Quel sens donnez-vous à « Never Stop, Never Settle » [en français : « Ne vous arrêtez jamais, ne vous contentez jamais »], la devise de vos campagnes publicitaires ?

L. B. : C’est justement ça ! Ne surtout pas s’installer dans une forme de conformisme… C’est l’adversité permanente qui nous permet de nous dépasser. Le « Never Stop, Never Settle », c’est d’abord le dépassement de soi, notamment dans la culture afro-américaine… On le retrouve aussi dans les sports américains comme le basket.


Au-delà du patrimoine culturel, c’est aussi le patrimoine naturel qu’il faut protéger. Votre programme « Forest Destination » peut-il être mis en place, par exemple, en forêt équatoriale ?


L. B. : Nous avons avancé pendant trois ans sur notre stratégie RSE et maintenant nous savons où nous allons. La première intuition, c’est de dire qu’il y a un lien très fort entre la forêt, celle de la région dont nous dépendons, et notre métier. Nous nous intéressons à l’agroforesterie, en nous posant la question de la qualité du sol. Nous allons changer le paysage cognassier des 30 prochaines années en y remettant des arbres et des haies et nous allons étudier l’impact de ce replanting sur les sols.
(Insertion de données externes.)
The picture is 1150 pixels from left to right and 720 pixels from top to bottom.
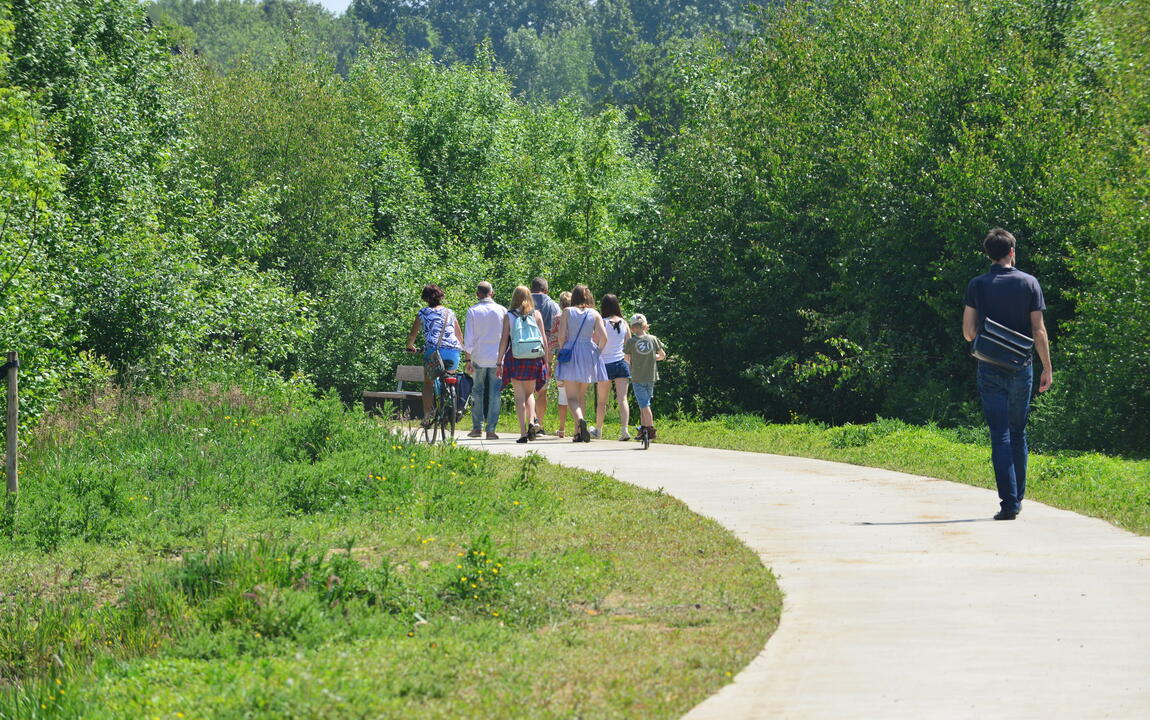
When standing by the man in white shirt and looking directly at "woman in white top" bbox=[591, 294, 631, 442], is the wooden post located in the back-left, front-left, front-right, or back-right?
back-right

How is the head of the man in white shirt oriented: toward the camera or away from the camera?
away from the camera

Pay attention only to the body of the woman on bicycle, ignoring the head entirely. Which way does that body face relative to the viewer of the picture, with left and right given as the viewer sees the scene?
facing away from the viewer

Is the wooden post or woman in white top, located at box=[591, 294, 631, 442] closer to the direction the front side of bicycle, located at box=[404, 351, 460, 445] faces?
the woman in white top

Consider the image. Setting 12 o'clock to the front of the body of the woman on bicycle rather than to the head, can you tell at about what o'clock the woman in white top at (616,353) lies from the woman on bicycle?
The woman in white top is roughly at 3 o'clock from the woman on bicycle.

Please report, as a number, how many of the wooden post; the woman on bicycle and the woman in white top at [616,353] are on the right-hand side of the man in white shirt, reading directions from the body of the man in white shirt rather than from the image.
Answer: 1

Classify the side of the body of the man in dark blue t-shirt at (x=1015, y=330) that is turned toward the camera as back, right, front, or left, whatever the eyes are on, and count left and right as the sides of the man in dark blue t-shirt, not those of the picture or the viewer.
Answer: back

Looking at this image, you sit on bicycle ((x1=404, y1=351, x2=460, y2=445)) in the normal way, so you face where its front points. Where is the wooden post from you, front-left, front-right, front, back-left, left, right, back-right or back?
back-left

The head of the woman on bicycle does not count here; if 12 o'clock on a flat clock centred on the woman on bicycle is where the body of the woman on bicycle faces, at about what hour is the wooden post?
The wooden post is roughly at 7 o'clock from the woman on bicycle.

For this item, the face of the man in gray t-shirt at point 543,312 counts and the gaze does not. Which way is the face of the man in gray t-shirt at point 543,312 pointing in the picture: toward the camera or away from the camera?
away from the camera

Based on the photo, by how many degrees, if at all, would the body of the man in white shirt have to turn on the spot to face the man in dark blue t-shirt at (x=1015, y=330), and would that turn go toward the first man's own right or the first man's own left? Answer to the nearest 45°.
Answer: approximately 135° to the first man's own right

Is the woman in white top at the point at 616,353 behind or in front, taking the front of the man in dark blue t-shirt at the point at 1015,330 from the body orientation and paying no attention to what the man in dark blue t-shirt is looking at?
in front

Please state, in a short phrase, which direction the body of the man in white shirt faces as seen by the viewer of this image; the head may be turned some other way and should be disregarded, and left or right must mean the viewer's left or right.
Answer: facing away from the viewer

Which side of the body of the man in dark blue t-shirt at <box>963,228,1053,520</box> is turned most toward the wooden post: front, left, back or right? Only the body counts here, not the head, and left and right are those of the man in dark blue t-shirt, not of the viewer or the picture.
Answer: left

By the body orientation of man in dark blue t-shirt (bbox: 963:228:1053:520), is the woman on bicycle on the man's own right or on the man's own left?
on the man's own left

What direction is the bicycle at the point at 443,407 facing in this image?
away from the camera
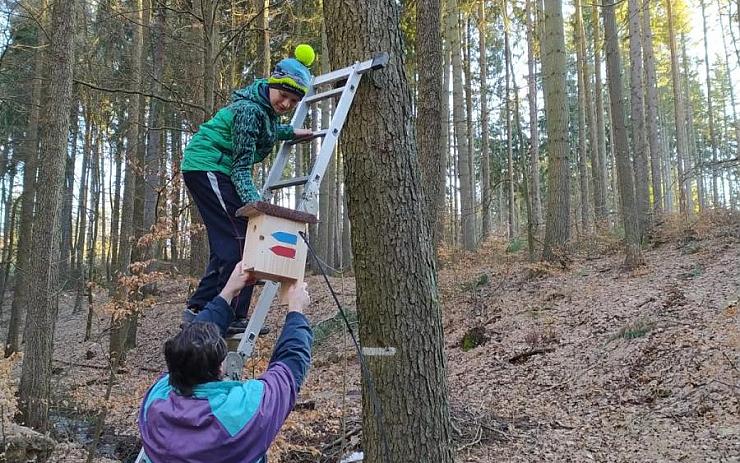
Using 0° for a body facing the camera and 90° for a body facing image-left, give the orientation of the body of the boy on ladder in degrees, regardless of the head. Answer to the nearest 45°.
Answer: approximately 270°

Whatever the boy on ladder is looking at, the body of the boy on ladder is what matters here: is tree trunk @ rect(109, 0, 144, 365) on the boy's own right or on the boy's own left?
on the boy's own left

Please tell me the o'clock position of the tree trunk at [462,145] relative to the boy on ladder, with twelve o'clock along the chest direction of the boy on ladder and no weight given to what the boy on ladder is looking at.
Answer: The tree trunk is roughly at 10 o'clock from the boy on ladder.

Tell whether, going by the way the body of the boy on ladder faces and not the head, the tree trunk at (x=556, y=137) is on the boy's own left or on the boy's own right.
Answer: on the boy's own left

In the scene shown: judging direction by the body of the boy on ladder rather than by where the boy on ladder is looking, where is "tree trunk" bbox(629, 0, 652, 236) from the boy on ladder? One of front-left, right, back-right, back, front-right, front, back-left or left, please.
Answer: front-left

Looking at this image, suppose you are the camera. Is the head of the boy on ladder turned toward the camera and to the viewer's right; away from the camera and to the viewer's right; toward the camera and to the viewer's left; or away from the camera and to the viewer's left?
toward the camera and to the viewer's right

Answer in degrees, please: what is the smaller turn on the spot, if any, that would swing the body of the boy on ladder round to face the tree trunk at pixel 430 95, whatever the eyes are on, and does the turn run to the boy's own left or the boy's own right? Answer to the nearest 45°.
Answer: approximately 45° to the boy's own left

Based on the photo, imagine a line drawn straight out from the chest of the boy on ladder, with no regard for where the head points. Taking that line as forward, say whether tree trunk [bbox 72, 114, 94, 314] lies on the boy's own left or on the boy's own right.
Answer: on the boy's own left

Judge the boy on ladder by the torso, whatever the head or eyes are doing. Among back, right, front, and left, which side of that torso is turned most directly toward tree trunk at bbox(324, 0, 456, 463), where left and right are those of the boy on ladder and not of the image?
front

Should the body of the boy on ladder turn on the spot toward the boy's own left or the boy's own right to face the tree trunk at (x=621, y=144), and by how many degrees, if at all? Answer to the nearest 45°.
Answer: approximately 45° to the boy's own left
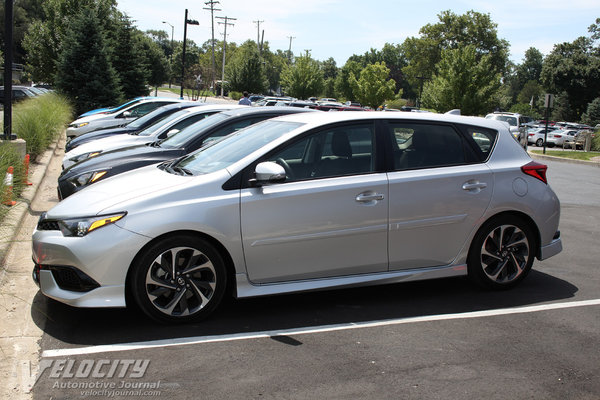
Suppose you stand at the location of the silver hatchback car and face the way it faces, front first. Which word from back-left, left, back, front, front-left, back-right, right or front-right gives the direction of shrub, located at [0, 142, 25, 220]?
front-right

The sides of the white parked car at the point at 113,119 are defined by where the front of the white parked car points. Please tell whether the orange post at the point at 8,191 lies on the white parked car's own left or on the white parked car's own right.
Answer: on the white parked car's own left

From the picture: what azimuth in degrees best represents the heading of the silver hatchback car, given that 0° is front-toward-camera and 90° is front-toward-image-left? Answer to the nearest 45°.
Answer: approximately 90°

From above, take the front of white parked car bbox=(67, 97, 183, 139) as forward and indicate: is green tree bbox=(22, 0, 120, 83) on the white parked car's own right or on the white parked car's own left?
on the white parked car's own right

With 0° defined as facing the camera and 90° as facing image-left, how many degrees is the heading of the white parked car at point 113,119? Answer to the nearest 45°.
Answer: approximately 90°

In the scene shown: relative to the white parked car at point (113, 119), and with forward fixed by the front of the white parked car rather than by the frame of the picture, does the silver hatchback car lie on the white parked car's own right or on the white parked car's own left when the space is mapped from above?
on the white parked car's own left

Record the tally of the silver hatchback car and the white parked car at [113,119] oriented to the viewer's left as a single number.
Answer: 2

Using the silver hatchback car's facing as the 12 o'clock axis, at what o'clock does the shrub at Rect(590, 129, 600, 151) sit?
The shrub is roughly at 4 o'clock from the silver hatchback car.

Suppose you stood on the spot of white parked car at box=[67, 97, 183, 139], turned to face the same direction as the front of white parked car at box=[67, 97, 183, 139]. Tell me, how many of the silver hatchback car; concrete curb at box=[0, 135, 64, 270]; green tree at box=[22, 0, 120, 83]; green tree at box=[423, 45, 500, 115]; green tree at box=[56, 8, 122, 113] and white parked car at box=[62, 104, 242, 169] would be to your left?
3

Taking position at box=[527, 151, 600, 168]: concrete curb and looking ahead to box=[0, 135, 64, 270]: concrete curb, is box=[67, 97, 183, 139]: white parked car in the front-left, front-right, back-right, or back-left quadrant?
front-right

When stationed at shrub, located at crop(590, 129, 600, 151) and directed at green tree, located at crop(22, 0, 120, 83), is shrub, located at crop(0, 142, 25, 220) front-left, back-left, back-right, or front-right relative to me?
front-left

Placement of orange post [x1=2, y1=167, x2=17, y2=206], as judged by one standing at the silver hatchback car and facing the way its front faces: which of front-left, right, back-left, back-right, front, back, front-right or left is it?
front-right

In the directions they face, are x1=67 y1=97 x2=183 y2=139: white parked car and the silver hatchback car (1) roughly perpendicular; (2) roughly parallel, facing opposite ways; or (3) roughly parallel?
roughly parallel

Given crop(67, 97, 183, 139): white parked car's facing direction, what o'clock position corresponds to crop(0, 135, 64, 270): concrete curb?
The concrete curb is roughly at 9 o'clock from the white parked car.
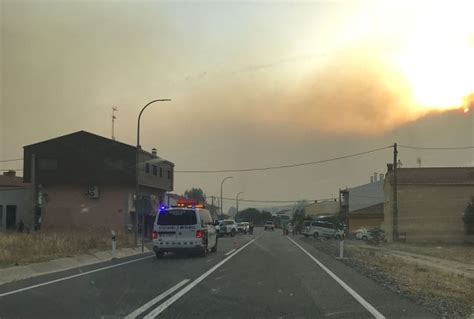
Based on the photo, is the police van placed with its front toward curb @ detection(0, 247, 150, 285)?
no

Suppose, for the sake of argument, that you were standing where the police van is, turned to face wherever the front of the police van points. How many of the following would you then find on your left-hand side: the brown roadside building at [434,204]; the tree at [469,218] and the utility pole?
0

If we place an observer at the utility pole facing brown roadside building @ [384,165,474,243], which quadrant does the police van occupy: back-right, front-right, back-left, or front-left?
back-right

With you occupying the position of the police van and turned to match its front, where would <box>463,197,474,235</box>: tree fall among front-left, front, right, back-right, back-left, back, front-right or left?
front-right

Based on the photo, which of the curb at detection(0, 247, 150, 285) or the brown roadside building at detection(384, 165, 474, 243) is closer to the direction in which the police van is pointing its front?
the brown roadside building

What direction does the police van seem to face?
away from the camera

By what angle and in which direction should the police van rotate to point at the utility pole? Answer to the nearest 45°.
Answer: approximately 45° to its right
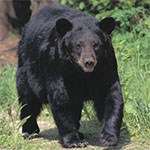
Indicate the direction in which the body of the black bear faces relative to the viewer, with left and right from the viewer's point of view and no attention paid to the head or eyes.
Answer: facing the viewer and to the right of the viewer
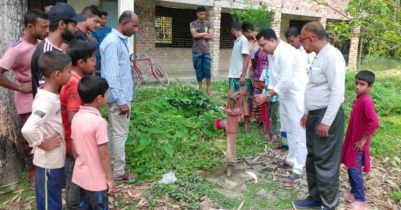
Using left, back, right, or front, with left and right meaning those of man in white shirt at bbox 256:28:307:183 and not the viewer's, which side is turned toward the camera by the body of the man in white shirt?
left

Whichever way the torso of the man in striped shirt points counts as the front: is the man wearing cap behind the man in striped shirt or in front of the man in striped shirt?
behind

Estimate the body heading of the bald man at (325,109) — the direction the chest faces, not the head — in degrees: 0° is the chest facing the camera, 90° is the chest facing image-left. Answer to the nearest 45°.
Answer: approximately 90°

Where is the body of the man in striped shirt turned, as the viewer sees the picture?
to the viewer's right

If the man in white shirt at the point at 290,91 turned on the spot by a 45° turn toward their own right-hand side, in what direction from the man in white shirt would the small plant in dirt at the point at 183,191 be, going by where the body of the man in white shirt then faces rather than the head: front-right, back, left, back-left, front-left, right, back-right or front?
left

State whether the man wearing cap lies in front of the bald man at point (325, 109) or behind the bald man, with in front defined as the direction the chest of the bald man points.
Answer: in front

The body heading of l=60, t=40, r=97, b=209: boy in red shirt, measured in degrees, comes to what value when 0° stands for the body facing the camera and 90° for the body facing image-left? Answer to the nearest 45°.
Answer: approximately 270°
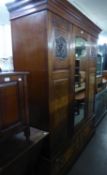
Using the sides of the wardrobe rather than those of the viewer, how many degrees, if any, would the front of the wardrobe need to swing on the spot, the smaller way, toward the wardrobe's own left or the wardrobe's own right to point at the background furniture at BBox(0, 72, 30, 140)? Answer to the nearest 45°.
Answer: approximately 90° to the wardrobe's own right

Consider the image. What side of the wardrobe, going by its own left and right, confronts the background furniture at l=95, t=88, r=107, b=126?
left

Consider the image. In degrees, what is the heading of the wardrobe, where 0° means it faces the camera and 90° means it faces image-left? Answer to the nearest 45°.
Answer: approximately 315°
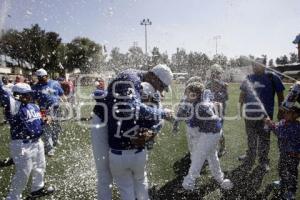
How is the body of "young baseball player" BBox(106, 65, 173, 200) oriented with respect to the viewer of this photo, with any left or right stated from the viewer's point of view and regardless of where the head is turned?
facing away from the viewer and to the right of the viewer

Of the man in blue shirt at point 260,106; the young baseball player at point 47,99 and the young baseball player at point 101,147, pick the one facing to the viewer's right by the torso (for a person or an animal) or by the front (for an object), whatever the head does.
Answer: the young baseball player at point 101,147

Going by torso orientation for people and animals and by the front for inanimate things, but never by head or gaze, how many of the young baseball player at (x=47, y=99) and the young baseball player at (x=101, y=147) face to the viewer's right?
1

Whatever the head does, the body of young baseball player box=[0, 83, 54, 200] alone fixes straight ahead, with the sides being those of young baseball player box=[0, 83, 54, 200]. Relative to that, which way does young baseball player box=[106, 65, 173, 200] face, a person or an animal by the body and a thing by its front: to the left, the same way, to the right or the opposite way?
to the left

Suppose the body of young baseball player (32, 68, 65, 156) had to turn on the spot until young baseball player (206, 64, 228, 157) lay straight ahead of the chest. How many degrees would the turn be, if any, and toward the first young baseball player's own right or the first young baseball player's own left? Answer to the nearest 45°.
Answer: approximately 45° to the first young baseball player's own left

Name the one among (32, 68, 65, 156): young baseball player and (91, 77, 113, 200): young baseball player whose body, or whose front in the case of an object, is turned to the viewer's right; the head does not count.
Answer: (91, 77, 113, 200): young baseball player

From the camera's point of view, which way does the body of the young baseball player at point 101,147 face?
to the viewer's right

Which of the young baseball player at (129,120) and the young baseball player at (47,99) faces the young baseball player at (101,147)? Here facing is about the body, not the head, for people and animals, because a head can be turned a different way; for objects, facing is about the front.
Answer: the young baseball player at (47,99)

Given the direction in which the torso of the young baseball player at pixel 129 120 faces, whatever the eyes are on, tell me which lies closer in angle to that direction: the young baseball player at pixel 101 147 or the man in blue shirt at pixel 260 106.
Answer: the man in blue shirt

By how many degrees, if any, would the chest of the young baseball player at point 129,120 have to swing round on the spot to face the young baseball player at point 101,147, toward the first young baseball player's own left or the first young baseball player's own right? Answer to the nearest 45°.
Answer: approximately 90° to the first young baseball player's own left
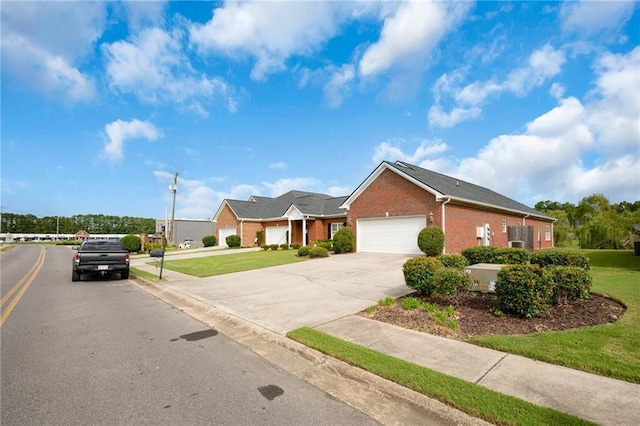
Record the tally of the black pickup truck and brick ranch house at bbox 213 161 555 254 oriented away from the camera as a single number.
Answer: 1

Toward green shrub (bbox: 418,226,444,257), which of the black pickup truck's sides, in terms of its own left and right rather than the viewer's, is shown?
right

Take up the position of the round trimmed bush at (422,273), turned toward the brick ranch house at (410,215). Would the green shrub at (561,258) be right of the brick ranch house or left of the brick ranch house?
right

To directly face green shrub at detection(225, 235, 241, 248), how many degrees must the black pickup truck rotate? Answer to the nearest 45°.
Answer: approximately 45° to its right

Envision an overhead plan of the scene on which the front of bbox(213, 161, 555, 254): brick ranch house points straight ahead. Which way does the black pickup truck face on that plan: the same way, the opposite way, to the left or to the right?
to the right

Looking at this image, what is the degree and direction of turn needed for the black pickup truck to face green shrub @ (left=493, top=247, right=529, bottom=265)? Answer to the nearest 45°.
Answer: approximately 135° to its right

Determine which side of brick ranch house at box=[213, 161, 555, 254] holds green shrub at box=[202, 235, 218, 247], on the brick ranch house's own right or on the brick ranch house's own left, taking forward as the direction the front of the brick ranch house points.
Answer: on the brick ranch house's own right

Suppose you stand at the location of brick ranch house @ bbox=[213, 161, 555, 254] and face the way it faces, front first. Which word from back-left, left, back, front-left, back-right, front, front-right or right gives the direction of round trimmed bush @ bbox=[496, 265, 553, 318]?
front-left

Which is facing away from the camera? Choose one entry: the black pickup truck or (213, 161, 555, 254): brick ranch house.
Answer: the black pickup truck

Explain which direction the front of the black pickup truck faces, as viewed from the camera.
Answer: facing away from the viewer

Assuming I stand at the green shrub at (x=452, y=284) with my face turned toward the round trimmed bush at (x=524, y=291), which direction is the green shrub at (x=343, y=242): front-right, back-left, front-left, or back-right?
back-left

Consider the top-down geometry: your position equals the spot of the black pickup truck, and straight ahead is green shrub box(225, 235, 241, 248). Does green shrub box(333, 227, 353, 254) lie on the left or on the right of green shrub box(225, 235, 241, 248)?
right

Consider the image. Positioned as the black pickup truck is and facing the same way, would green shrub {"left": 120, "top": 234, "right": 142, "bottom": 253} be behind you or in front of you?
in front

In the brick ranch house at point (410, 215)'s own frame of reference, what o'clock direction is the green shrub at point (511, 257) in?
The green shrub is roughly at 10 o'clock from the brick ranch house.

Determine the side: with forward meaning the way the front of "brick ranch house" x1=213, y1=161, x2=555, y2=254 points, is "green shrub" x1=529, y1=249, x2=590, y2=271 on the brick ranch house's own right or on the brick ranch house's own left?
on the brick ranch house's own left
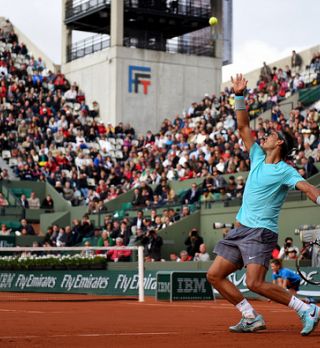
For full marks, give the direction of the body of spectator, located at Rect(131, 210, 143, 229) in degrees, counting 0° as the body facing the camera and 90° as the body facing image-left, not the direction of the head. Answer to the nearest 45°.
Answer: approximately 45°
C’est le début de l’histoire et nous le faisons pour nous protéger. Sinon, nous aurons un problème de viticulture et de réglementation. En tant que troisième maison du groupe, il y a ensuite une responsabilité de faire « au-delà ». Nous avons donc décidé de régénérer les forêts dans le monde, en commençant par les pays dans lesquels la maison est présente, si les projets arrivent et sont intéressants : l’Afrique du Sud, le Nigéria (avec ses zones de mangrove), la Tanzanie, le Kenya, et il y en aura d’autres. Ce sont 50 000 hectares en dix ans depuis 2020, soit cinq fois la superficie de Paris. C’est à la fois énormément de régénération et peu à l’échelle du monde. Alors pourquoi pas la forêt équatoriale ?

« Nous avons décidé de régénérer les forêts dans le monde, en commençant par les pays dans lesquels la maison est présente »

Outre la séquestration du carbone et la biodiversité, le cycle de l’eau est un sujet particulièrement important, car il va y avoir des guerres pour l’eau. L’une des solutions, ce sont les forêts. Elles dirigent le cycle de l’eau sur la planète. Nous allons ainsi nous focaliser sur la réactivation des « rivières volantes » [mouvement de grandes quantités de vapeur d’eau transportées dans l’atmosphère, NDLR] et nous faisons un travail sur la région charentaise pour trouver, peut-être, un moyen d’arrêter les épisodes de grêle et autres. Les forêts sont capables de changer le climat.

Nyandira village Tanzanie ©Michael Goima


En 2021, Hennessy fêtait ses 100 ans de présence au Nigéria avec une série limitée. Est-ce pour vous la bonne façon de mêler culture africaine et savoir-faire ? Cognac qui rencontre Lagos ?

L. B. : Une série limitée, bien sûr qu’il faut la faire. La célébration aussi est importante, il ne faut pas toujours être trop intellectuel. Nous plaçons un marqueur. C’est l’anniversaire ? Offrons-nous un cadeau d’anniversaire. Ensuite, la bonne mise en scène est une question d’exécution, mais ce qui est génial, c’est de se dire « Oui, 100 ans au Nigéria ! », car peu de gens pouvaient l’imaginer, et nous en sommes très fiers.


Quelles émotions le continent africain vous évoque-t-il ?

L. B. : Je suis allé en Afrique du Sud, mais aussi au Zaïre [redevenu la République démocratique du Congo en 1997, NDLR], au Kenya, en Afrique du Nord. J’ai été soufflé par l’énergie, la nature très puissante, la chaleur et l’énergie des gens, les couleurs. C’est un continent tellement vivant.